Marruecos sigue atenta, lo estará hasta que esa posibilidad desaparezca. Por el lazo familiar, existente. Los bisabuelos paternos del centrocampista son del país norteafricano, aunque su abuela ya nació en Ceuta. Y Thiago, en Fuenlabrada. Pero a ese nexo se aferrará la federación marroquí. Es inevitable. Como ha hecho en casos anteriores, con Brahim como gran triunfo. Ese es su hilo de esperanza. Su clavo ardiendo.
El clavo ardiendo
El malagueño, tras ser capital en las inferiores de España, perdió el favor de la RFEF durante un tramo importante, siendo figura en el Milan y ya en el Madrid, y ahí contraatacó Marruecos, con un proyecto a medida. Y con cariño. Ese que aseguró públicamente Bono, en las entrañas del Metropolitano tras el empate ante Ecuador (1-1), que Thiago recibiría: “Tiene familia aquí (Marruecos) y también en España. Hará lo que realmente sienta. Cada jugador que tenga relación con Marruecos... bienvenido sea. Y más, si es jugador el Real Madrid”.

Mientras que legalmente, el límite lo marca la FIFA. Que no haya disputado más de tres partidos con la absoluta en cuestión, que hayan pasado al menos tres años desde su último encuentro con dicha selección y que nunca haya sumado una internacionalidad en compromiso de primer nivel (Mundial, Eurocopa, Copa América...). Ese es el contexto y esa es la hipótesis. Pero sin hablar en condicional, hablando solo con hechos, no hay debate: Thiago Pitarch escoge España.
“Poco a poco”
Hubo runrún con su convocatoria por la Sub-19, a pesar de ser titular con Arbeloa en el Madrid, y no la Sub-21. Todo externo. “Si estoy aquí es porque quiero llegar hasta allí arriba. Poco a poco”, complementó Thiago. Porque así fue. Se trató de una decisión consensuada y contextual. De nuevo, madura y madurada. Una que iba ligada al tamaño de los encuentros, a la importancia. Los de David Gordo llevan encaminada su clasificación al Europeo (ahora más tras el 0-7 a Chipre). Los de Paco Gallardo se juegan mucho. Era, es, la Ronda Élite. Un minitorneo que granjea, uno, el pase a la fase final de su torneo continental: para ello toca superar a Holanda, Finlandia y Eslovenia. Y dos: ese Europeo Sub-19 reparte billetes para el Mundial Sub-20. Un reto con Thiago. Con el 10 a la espalda.

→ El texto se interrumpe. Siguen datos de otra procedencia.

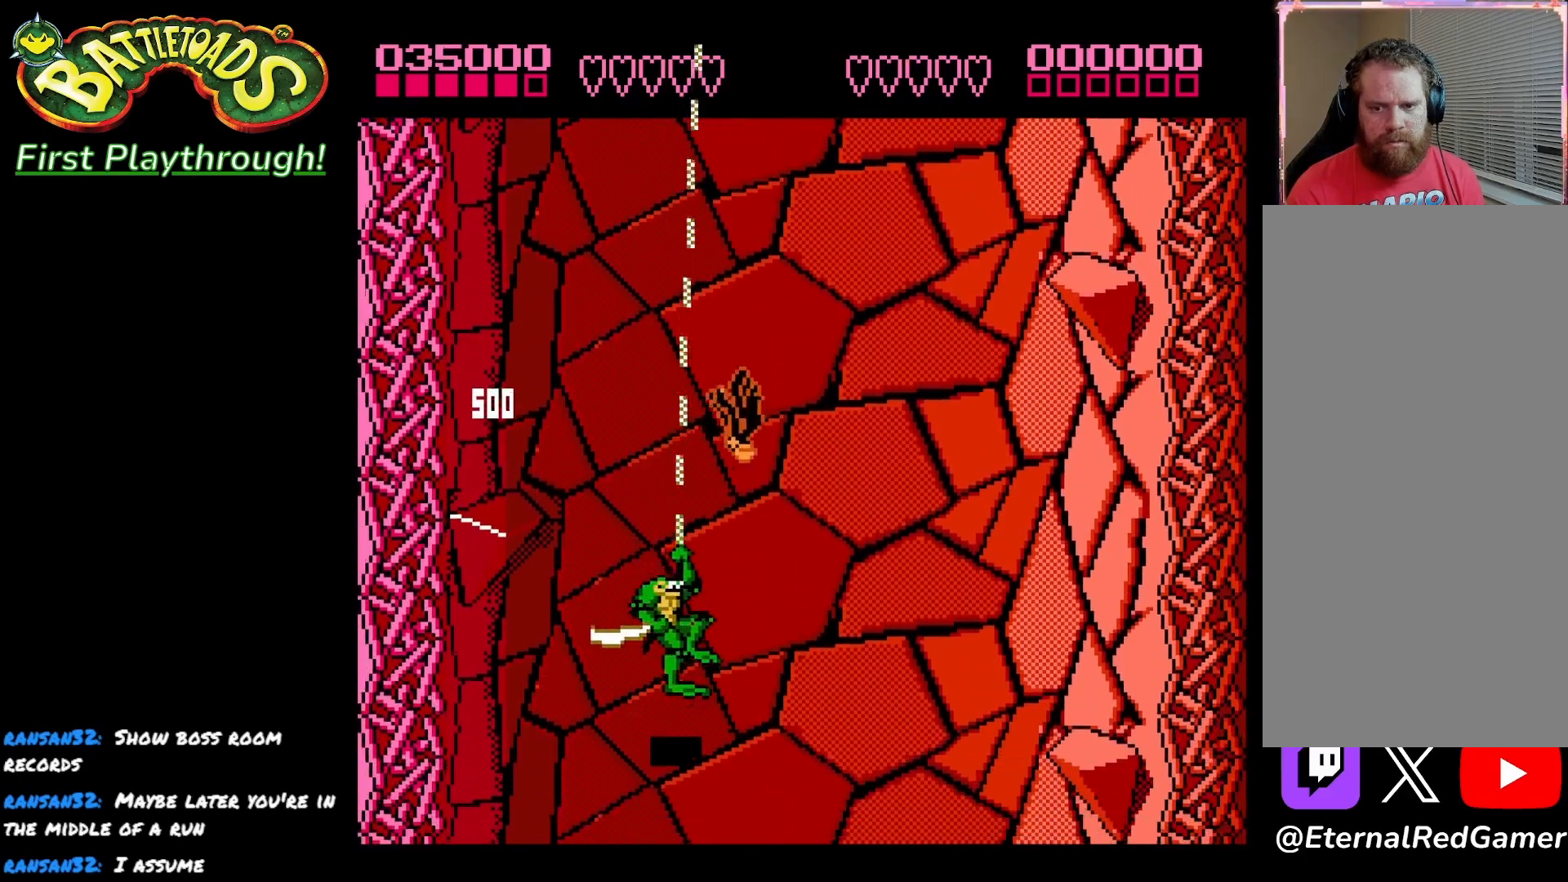
{"buttons": [], "left_stick": "center", "right_stick": "center", "events": [[83, "DPAD_RIGHT", "down"], [183, "DPAD_RIGHT", "up"]]}
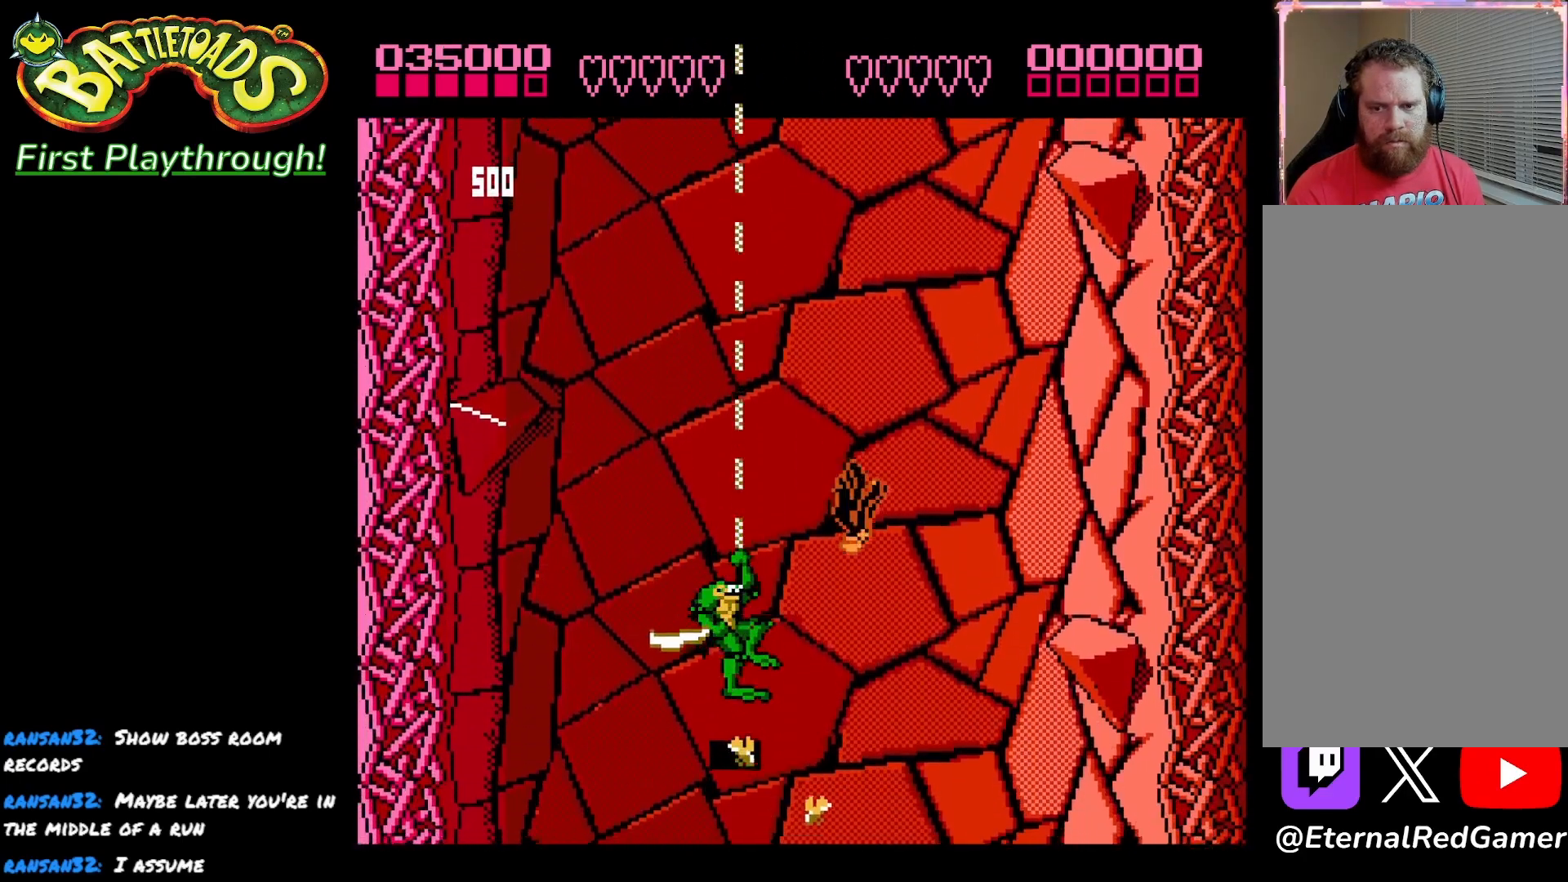
{"buttons": ["DPAD_LEFT"], "left_stick": "center", "right_stick": "center", "events": [[117, "DPAD_RIGHT", "down"], [200, "DPAD_RIGHT", "up"], [483, "DPAD_LEFT", "down"]]}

El nacimiento de la estrella
La aparición de Thiago no ha sido una aparición más. Tras haber pasado por las canteras de Atleti, Getafe y Leganés, no fue hasta 2023 cuando el Madrid se lanzó de verdad a por su fichaje. Y no fue hasta enero de 2025 cuando en club blanco, Arbeloa mediante, apostó al 100% por él. Desde entonces, desde ese salto del Juvenil B al Juvenil A, Thiago no ha vuelto a mirar atrás. Con la resiliencia por bandera, se hizo vertebral en el Castilla y ahora lo es en el primer equipo: titular en los últimos seis partidos, con la eliminatoria ante el City y el derbi incluidos. El nacimiento de una estrella en el firmamento blanco.

Por el camino, su primera llamada a filas de la RFEF. Había ido con la selección madrileña en edad cadete, pero nunca con la Rojita. No hasta esa explosión que comenzó a disparar su dimensión. Hasta septiembre de 2025, ahí tocó su puerta la Rojita. Al abrigo de ese Mundial Sub-20 donde brilló, ese que también le ofreció Marruecos. Pero Thiago eligió España, como ahora. Y España se frota las manos.